• [Required action 1]: In the case report on fatal growth hormone overdose, what sodium level did the patient's lab data show?
• [Required action 2]: Resume the case report on fatal growth hormone overdose after its last sentence, in the same style.

• [Document section]:

==============================

Skip to main content
Download PDF

Fatal overdose from injection of human growth hormone; a case report and review of the literature

BMC Endocrine Disorders volume 22, Article number: 271 (2022) Cite this article

Abstract

Background

Human growth hormone (HGH) is a categorized as a performance-enhancing substance. HGH has been abused by athletes for doping purposes.

Case presentation

We present a first lethal case of HGH acute toxicity. A young-agitated-athlete with a history of somatropin for the past 2-year, who had hallucinations referred to the emergency department reporting to have abused of 300 mg subcutaneous injections of HGH. He was tachycardic with mild hypertension. Lab data revealed hypernatremia (157 mEq/L), hyperkalemia (5.3 mEq/L), high LDH (1448 U/L), and CPK (2620 U/L), in favor of rhabdomyolysis. Routine drug screening tests were negative for all substances. He was intubated due to low O2 saturation and progressive loss of consciousness. After several episodes of hyperthermia, hypertension, and possibly pulmonary embolism, he died subsequent to somatropin overdose.

Conclusions

Complications of HGH misuse can be life-threatening and athletes should be warned of its deleterious effects.

==============================

• [Exercise data]:
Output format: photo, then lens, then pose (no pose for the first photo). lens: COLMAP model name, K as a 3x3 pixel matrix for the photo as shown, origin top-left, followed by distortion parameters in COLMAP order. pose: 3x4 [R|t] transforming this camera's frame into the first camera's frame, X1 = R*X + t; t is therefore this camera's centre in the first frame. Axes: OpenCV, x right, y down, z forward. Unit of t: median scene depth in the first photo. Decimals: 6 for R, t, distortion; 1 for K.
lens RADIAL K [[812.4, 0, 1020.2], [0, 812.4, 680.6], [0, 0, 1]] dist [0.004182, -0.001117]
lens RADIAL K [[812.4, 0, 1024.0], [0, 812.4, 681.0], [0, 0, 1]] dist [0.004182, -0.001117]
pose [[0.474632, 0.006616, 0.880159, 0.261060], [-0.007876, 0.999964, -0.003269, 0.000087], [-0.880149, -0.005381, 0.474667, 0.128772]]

==============================

• [Your response 1]: 157 mEq/L, reported as hypernatremia.

• [Your response 2]:
Peer Review reports

Background

Human growth hormone (HGH) or somatropin is a peptide secreted from pituitary gland that stimulates numerous metabolic pathways in cells and plays an essential role in human physiology [1, 2]. It is in the category of Anabolic Agents on the World Anti-Doping Agency (WADA) Prohibited List and is banned at all times and for all categories of athletes. HGH is predominantly mediated by Insulin-like growth factor 1 (IGF-1) that is mainly produced by liver. The advent of recombinant human GH (rHGH) has led to a marked increase in the use of growth hormone (GH) as replacement therapy [2]. Traditionally the drug has implications in the management of pediatric patients with growth hormone deficiency [3]. HGH is stratified in the category of anabolic agents which is commonly used for doping purposes and is prohibited among athletes in sports [2]. Performance-enhancing substances are being used worldwide as they can promote both strength and sprint capacity, however they are accompanied by harmful impact on different organs [4]. Unfortunately, somatropin injections has gained popularity among athletes and are readily available to purchase in many other countries [4,5,6,7,8,9]. Here, we present a lethal case of somatropin abuse.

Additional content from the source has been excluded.